— Text shown —
Considering how CGI has largely turned comic-book superhero movies into cartoons, The Incredibles (2004) is ahead of its time. Yet it sports a retro look and attitude—insisting that adults should be in charge of running things, while sparing little opportunity to tell the audience that adulthood is far from an easy ride.
Written and directed by Brad Bird, the film is rather plot heavy—taking nearly two hours to depict a conflict between good and evil as really between those who are willing to grow up and those who aren’t. The focus on a family in crisis allows us to see, with few exceptions, the characters develop, and thus they have a greater emotional range than in most superhero movies—especially those that feature characters with secret identities that seem far different than their heroic alter egos.
This is a premise—humans changing into superheroes—that The Incredibles inverts: the mounting property and personal damages, a result of chases, battles, and rescues, results in lawsuits against superheroes and has turned the public against them. The government develops a relocation program for superheroes, requiring them to agree to become regular citizens and no longer use their superpowers.
Bob Parr, the father, who is stuck in a low-paying office job, wishes he could return to his past glory years. Helen Parr, the mother, has become head of the household and a source of emotional support for her husband and children. Violet, the sulky teenage daughter, is having difficulty transitioning to young adulthood. Dash, the younger son, is impulsive. Jack Jack, the baby, is still forming an identity.
Even as superheroes, they retain aspects of their human selves. When Bob, thanks to being recruited by what he believes is a secret government agency, can become Mr. Incredible (who has superhuman strength), he still has to learn the importance of working with others—he doesn’t tell his wife about the new job. Helen, who becomes Elastigirl (having superhuman elasticity), holds her family together during the battle with Syndrome, who poses as the head of the fictitious agency, which is a part of his evil empire.
Bob may be Mr. Incredible, and Helen may be Elastigirl, but they still have adult bodies. On his first mission, Bob has put on enough weight that he has difficulty getting out of a cramped capsule. Helen glances at a mirror and sighs as she sees her enlarged backside.

[Extracted records]
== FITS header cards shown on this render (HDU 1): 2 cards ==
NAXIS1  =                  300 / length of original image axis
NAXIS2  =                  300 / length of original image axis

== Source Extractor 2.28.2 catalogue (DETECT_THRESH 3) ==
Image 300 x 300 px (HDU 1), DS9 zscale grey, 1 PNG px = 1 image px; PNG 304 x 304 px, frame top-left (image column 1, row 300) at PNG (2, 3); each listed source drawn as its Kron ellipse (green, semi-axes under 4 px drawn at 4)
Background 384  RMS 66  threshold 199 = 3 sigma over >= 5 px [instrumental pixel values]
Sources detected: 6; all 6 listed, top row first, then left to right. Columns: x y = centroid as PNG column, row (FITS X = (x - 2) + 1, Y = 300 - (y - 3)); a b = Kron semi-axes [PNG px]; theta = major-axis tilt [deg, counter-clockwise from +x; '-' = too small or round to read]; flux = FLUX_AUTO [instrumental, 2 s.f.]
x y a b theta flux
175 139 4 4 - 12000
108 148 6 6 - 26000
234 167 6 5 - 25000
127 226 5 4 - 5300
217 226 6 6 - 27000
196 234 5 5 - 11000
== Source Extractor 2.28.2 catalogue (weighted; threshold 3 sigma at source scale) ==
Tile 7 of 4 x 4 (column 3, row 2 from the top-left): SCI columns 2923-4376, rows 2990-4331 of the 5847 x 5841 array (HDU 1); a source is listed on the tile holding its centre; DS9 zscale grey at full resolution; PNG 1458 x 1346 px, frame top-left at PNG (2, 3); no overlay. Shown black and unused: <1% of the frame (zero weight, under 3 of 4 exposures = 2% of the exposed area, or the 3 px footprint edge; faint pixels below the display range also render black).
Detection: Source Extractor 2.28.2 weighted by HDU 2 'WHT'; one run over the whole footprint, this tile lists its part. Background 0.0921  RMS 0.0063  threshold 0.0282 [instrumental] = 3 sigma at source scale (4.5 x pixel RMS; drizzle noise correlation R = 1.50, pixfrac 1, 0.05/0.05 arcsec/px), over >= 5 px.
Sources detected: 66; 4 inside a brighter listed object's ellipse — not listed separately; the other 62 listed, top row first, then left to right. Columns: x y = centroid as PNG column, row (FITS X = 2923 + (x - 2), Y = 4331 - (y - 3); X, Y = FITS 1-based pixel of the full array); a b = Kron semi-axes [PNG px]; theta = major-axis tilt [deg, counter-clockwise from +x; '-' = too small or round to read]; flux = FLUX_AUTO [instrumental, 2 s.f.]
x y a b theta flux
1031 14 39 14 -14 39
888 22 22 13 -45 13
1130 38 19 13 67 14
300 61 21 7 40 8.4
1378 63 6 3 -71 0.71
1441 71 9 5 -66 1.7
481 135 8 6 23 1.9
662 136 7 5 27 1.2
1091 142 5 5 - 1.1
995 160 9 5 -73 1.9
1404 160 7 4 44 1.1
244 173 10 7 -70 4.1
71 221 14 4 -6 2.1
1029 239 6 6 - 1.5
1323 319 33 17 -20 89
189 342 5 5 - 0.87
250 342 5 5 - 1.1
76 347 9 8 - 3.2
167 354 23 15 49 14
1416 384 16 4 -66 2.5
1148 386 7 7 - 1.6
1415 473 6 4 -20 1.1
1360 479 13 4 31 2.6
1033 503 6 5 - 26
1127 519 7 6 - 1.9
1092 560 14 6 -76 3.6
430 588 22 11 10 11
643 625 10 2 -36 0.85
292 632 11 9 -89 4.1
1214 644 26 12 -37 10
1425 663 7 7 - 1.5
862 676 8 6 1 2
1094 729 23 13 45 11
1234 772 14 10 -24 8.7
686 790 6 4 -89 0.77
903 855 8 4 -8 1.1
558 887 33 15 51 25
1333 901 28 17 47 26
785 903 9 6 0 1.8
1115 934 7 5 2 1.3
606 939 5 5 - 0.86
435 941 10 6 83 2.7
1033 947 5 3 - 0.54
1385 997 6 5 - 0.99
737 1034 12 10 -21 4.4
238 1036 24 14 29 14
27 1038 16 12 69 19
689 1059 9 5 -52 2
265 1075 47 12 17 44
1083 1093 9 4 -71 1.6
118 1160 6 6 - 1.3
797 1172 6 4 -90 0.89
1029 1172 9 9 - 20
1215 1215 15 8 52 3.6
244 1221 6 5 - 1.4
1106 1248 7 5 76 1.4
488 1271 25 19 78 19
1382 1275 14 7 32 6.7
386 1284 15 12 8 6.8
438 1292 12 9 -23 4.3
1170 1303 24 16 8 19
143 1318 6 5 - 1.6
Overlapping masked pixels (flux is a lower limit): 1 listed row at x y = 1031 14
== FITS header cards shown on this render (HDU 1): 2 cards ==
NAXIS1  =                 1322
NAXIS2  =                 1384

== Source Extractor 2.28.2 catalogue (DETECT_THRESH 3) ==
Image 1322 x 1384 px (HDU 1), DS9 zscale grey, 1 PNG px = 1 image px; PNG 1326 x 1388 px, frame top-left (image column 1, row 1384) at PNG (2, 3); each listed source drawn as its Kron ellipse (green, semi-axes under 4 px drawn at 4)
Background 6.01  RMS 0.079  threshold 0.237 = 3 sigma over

— Set problem 1 —
According to the review, what kind of job is Bob Parr stuck in?
— Set problem 2 —
Write out the part of the review that begins at the words "Written and directed" and stops after "use their superpowers.".
The data has no role in any of this.

— Expected output 1 —
A low-paying office job.

— Expected output 2 —
Written and directed by Brad Bird, the film is rather plot heavy—taking nearly two hours to depict a conflict between good and evil as really between those who are willing to grow up and those who aren’t. The focus on a family in crisis allows us to see, with few exceptions, the characters develop, and thus they have a greater emotional range than in most superhero movies—especially those that feature characters with secret identities that seem far different than their heroic alter egos.
This is a premise—humans changing into superheroes—that The Incredibles inverts: the mounting property and personal damages, a result of chases, battles, and rescues, results in lawsuits against superheroes and has turned the public against them. The government develops a relocation program for superheroes, requiring them to agree to become regular citizens and no longer use their superpowers.